---------- Provided entries ----------
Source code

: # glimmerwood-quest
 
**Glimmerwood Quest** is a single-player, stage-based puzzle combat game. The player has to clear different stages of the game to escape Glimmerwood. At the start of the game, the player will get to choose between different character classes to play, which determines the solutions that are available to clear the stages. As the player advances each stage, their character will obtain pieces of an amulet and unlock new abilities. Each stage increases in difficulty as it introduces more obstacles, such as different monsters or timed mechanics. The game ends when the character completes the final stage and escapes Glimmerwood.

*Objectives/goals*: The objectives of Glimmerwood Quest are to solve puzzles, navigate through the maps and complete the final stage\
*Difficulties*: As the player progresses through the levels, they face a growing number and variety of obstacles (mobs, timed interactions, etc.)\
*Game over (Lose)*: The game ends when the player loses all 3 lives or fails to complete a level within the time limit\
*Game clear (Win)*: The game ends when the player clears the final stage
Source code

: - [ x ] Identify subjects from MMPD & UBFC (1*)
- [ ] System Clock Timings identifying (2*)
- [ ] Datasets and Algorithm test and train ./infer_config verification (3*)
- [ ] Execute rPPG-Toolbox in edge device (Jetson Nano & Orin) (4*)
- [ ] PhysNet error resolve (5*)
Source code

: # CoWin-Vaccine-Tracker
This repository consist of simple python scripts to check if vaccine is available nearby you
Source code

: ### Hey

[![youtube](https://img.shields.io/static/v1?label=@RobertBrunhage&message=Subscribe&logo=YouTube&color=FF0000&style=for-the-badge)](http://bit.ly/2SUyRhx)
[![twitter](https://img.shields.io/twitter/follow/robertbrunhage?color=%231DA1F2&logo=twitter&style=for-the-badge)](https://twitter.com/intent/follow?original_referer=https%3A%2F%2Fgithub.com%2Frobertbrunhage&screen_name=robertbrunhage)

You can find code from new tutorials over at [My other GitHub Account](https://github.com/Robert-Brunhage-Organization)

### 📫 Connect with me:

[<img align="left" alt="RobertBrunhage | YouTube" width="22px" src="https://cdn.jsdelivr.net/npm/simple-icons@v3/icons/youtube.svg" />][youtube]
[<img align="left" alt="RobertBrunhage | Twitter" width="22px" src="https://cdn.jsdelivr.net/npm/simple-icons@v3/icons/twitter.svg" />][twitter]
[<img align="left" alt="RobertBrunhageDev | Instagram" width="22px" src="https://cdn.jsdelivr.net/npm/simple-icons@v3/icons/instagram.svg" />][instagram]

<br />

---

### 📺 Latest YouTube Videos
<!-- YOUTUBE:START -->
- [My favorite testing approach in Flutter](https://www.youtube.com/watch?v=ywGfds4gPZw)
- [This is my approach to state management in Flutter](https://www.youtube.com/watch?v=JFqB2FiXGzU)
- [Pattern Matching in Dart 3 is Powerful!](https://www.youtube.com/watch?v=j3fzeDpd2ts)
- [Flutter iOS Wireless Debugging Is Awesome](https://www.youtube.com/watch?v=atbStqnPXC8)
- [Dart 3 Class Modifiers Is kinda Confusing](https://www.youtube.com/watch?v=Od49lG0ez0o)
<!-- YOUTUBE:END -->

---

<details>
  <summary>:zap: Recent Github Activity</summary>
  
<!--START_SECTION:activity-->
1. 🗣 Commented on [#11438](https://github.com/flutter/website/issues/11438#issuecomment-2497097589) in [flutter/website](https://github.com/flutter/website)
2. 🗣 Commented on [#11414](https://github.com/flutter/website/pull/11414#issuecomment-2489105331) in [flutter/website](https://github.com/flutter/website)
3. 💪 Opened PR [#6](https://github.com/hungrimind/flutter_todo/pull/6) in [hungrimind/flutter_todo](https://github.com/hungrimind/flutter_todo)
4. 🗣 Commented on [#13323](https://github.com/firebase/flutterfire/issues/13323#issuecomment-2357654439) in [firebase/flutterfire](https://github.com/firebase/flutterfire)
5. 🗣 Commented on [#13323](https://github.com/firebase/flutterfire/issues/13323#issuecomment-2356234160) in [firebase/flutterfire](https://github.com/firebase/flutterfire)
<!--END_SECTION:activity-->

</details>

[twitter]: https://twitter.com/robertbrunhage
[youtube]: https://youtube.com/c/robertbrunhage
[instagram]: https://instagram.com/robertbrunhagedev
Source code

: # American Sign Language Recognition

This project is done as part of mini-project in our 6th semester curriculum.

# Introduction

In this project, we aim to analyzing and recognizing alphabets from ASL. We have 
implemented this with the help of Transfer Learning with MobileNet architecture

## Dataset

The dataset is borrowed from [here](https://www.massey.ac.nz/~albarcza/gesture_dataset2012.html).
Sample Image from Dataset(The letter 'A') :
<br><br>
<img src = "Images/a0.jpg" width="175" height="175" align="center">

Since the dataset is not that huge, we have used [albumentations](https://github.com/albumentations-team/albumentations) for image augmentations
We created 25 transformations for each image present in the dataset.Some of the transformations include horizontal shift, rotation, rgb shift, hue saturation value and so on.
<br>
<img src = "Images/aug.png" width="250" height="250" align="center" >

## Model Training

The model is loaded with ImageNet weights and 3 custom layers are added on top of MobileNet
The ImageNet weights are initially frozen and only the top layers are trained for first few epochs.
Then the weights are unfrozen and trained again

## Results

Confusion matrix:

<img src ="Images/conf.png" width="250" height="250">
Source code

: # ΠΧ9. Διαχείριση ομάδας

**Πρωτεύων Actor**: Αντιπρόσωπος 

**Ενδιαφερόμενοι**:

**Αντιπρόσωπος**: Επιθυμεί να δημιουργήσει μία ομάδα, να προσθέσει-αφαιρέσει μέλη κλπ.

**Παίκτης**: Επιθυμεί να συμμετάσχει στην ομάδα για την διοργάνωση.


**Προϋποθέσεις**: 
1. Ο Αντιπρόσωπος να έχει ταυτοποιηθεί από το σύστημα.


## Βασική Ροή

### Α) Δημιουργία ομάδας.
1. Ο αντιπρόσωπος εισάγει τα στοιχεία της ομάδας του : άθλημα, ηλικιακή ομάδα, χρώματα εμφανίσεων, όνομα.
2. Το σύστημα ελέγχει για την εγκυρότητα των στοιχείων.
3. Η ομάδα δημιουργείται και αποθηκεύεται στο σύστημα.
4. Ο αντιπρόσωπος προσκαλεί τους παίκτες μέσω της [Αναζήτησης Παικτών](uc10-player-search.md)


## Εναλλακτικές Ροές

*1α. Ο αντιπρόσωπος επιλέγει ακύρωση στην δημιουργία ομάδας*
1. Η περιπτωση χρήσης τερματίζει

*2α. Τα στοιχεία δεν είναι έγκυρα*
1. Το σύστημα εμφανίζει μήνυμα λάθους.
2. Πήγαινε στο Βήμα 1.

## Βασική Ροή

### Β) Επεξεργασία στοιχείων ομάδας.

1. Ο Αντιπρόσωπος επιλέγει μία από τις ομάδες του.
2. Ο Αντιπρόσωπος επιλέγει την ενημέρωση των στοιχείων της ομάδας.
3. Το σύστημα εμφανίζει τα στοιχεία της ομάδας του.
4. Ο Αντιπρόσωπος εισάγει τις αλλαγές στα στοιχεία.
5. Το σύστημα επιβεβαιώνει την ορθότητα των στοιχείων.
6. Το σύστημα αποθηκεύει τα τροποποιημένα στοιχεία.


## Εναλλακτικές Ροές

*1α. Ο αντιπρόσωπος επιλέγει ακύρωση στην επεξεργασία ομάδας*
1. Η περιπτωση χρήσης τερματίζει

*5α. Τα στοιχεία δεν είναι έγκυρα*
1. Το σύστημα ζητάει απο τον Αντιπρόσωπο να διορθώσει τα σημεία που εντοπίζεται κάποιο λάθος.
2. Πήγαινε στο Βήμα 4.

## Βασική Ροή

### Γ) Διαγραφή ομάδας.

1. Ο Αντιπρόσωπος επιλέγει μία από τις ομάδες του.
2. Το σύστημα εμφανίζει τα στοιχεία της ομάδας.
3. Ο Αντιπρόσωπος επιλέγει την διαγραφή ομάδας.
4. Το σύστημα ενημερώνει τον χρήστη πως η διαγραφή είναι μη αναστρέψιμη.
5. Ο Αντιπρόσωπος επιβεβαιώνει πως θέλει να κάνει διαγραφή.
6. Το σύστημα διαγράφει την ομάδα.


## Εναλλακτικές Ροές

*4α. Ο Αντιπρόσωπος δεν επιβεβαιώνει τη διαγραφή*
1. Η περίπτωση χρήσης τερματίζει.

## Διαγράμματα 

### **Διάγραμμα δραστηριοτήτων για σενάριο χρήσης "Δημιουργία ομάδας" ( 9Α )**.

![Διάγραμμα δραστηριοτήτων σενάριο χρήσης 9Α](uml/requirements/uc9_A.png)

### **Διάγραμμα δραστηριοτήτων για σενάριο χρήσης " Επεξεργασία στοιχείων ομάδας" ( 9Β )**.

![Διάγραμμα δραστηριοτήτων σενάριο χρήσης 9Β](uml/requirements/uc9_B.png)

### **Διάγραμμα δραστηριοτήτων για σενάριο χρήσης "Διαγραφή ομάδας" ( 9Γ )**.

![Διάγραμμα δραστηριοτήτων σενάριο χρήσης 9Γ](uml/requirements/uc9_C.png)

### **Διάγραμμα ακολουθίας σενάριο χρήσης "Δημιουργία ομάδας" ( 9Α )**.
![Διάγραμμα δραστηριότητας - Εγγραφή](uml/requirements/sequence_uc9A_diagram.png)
----------
### Description of the task:
Set down the items above word for word, from their very first line up to and including the line that contains "and escapes Glimmerwood.".

### Response for this exercise:
Source code

: # glimmerwood-quest
 
**Glimmerwood Quest** is a single-player, stage-based puzzle combat game. The player has to clear different stages of the game to escape Glimmerwood. At the start of the game, the player will get to choose between different character classes to play, which determines the solutions that are available to clear the stages. As the player advances each stage, their character will obtain pieces of an amulet and unlock new abilities. Each stage increases in difficulty as it introduces more obstacles, such as different monsters or timed mechanics. The game ends when the character completes the final stage and escapes Glimmerwood.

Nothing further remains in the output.